- Opening Delimiter -
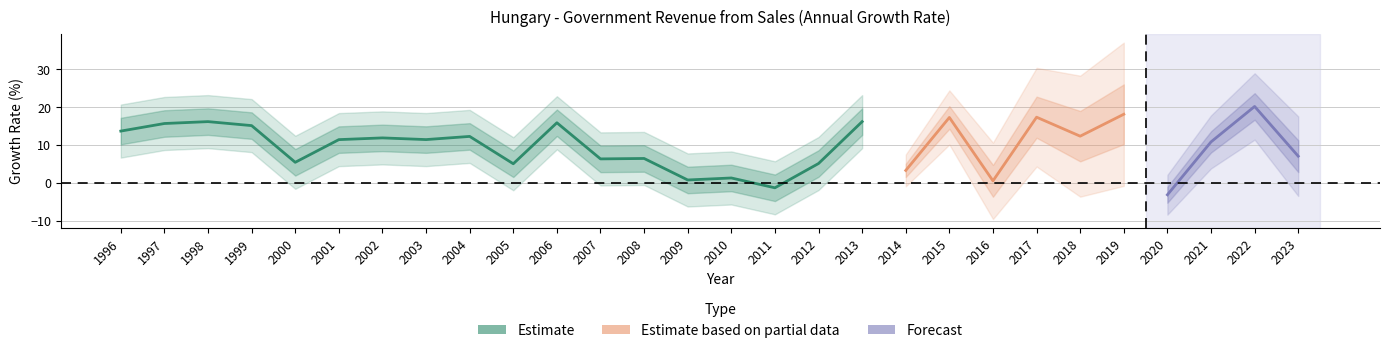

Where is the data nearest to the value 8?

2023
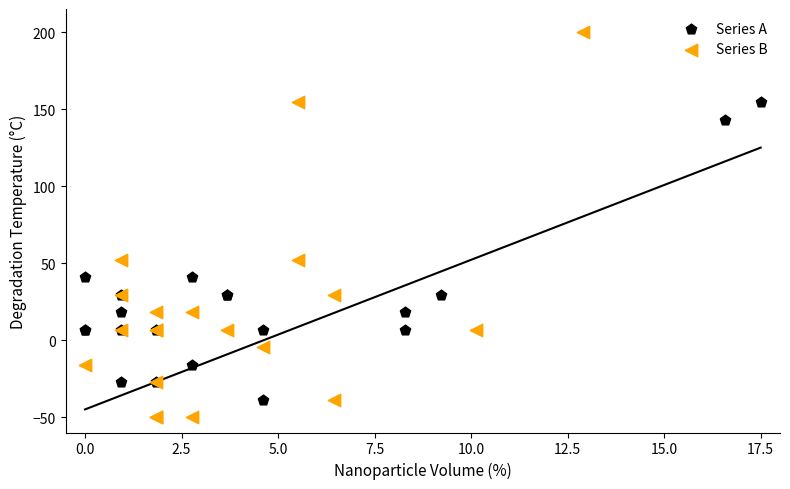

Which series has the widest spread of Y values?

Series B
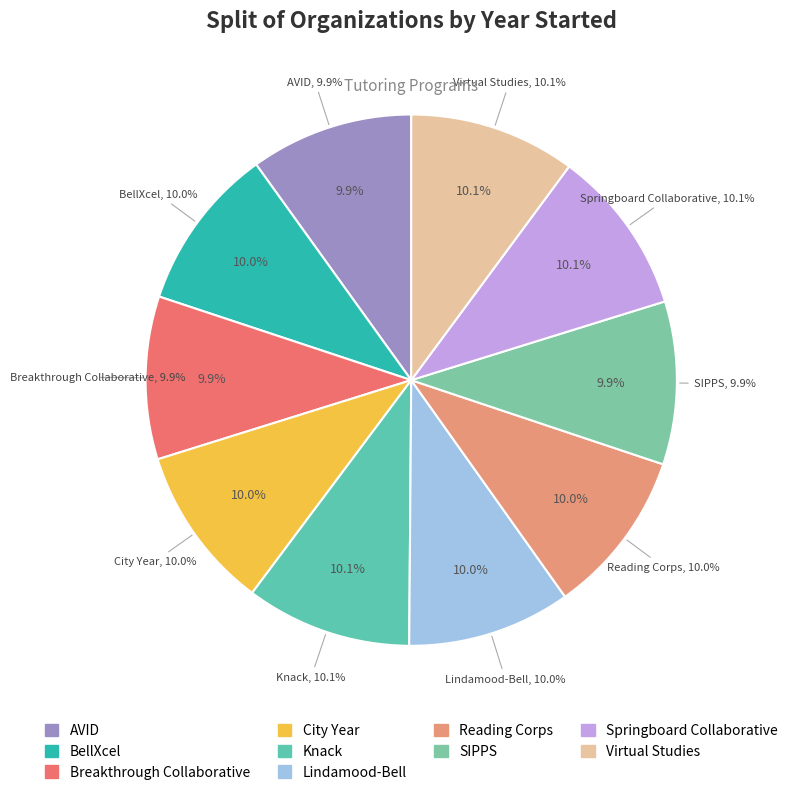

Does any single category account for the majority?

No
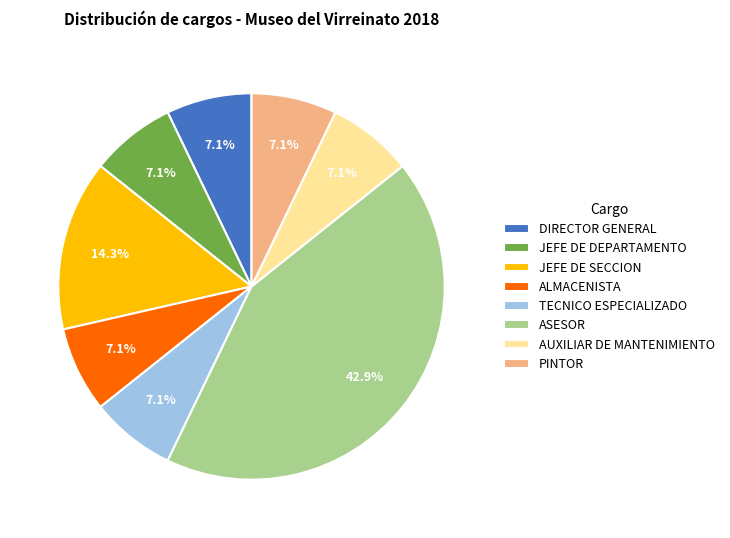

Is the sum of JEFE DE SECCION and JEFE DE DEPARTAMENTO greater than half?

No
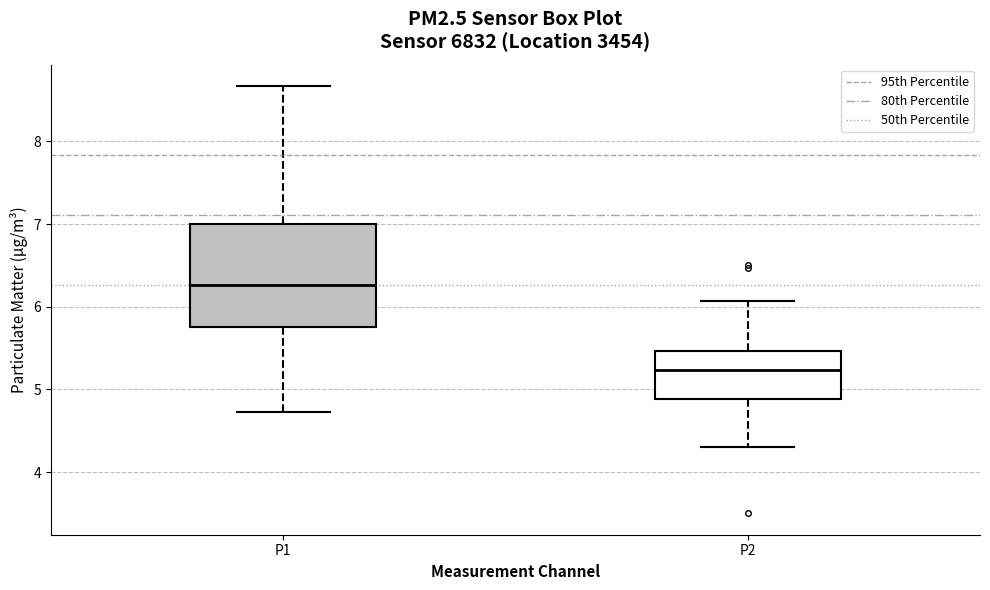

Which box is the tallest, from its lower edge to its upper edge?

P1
- Closing Delimiter -
--- Task ---
Can you write out all the records above again with "tallest" changed to "highest", everything else unchanged and the pictures left out?

--- Response to this task ---
Where is the data nearest to the value 8?

2023

Which series has the widest spread of Y values?

Series B

Does any single category account for the majority?

No

Is the sum of JEFE DE SECCION and JEFE DE DEPARTAMENTO greater than half?

No

Which box is the highest, from its lower edge to its upper edge?

P1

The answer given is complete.